▶ _What to work on_: Write only the number of lines in the entries that hold the string "SSCP".

▶ _Records supplied_:
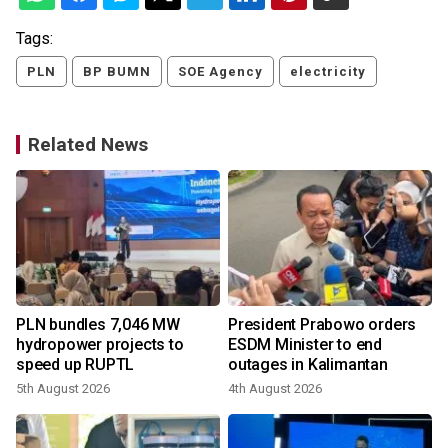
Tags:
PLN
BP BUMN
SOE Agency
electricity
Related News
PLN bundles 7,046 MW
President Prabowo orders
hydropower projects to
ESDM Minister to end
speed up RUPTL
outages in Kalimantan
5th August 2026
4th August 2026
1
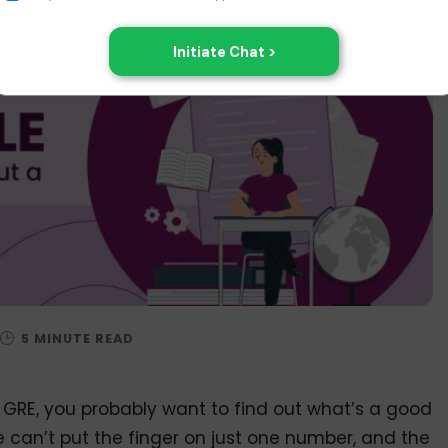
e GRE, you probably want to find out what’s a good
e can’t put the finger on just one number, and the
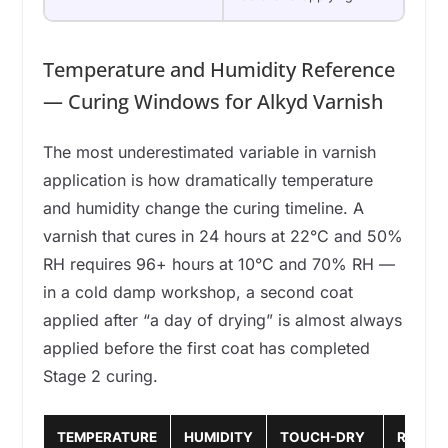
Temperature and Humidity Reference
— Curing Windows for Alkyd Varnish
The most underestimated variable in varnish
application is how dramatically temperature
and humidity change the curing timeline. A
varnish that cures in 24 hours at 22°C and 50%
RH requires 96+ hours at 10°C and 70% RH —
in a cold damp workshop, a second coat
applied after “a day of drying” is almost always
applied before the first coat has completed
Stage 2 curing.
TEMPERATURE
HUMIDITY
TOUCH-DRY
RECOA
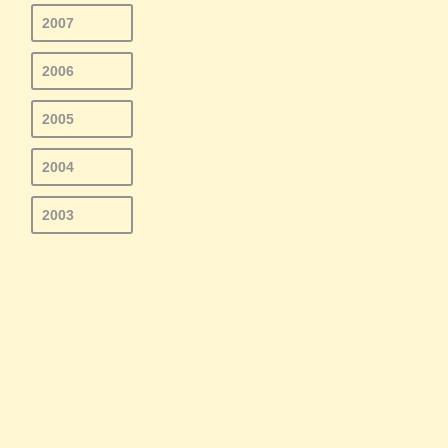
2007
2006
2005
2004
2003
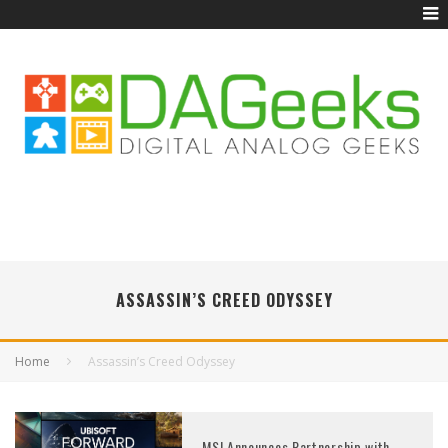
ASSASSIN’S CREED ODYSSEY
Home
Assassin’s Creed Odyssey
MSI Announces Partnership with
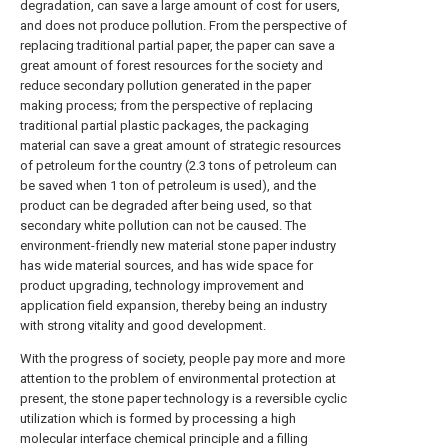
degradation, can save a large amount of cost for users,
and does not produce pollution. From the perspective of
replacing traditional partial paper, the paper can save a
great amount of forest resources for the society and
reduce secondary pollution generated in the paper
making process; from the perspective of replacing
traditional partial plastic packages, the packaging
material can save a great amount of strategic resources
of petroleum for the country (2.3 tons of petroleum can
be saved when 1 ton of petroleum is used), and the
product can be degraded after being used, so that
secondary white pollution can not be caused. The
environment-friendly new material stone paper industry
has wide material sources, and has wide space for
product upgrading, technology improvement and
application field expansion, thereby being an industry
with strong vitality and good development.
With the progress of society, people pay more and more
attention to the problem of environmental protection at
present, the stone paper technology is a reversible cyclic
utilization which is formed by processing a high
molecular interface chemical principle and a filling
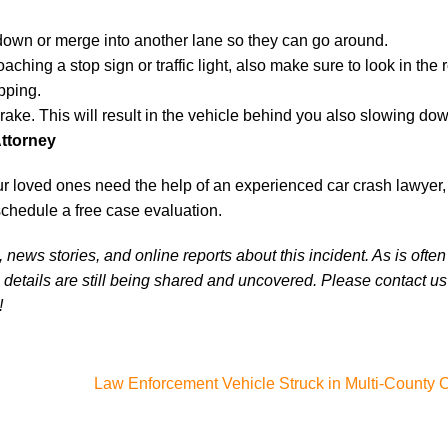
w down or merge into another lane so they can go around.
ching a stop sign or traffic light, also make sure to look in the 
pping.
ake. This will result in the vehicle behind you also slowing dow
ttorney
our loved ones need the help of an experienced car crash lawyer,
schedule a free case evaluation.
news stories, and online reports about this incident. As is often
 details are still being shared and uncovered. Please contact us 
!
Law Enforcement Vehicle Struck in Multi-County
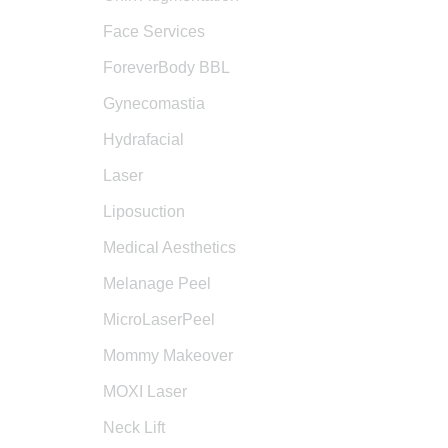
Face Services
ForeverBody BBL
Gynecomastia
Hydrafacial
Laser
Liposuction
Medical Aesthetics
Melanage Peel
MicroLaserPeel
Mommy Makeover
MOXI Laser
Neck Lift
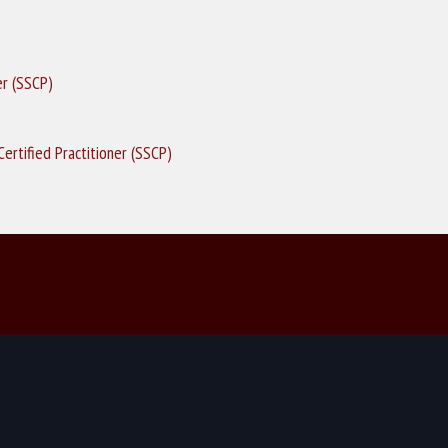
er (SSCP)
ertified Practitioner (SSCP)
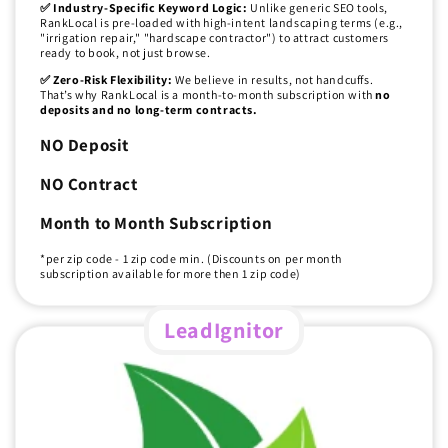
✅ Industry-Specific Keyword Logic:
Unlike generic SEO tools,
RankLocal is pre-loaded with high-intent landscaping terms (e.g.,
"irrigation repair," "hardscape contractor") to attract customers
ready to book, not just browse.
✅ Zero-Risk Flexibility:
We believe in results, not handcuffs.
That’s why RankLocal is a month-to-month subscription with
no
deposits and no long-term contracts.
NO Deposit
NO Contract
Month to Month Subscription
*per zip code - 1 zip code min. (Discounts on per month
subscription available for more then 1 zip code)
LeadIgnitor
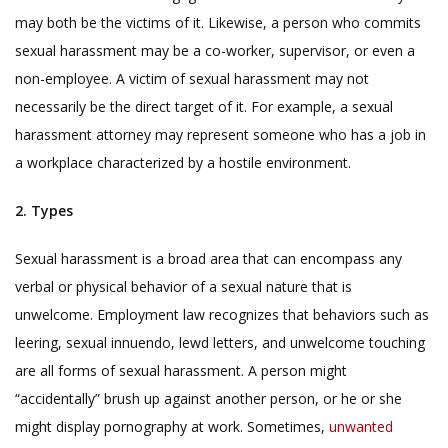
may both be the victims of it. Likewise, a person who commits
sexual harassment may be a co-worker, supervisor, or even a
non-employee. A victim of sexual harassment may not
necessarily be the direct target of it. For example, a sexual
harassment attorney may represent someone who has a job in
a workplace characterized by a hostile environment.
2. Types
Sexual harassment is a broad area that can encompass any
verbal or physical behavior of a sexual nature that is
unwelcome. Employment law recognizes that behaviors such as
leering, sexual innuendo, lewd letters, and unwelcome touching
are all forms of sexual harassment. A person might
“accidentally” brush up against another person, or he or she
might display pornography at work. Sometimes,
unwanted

▶ _Response to this task_: 2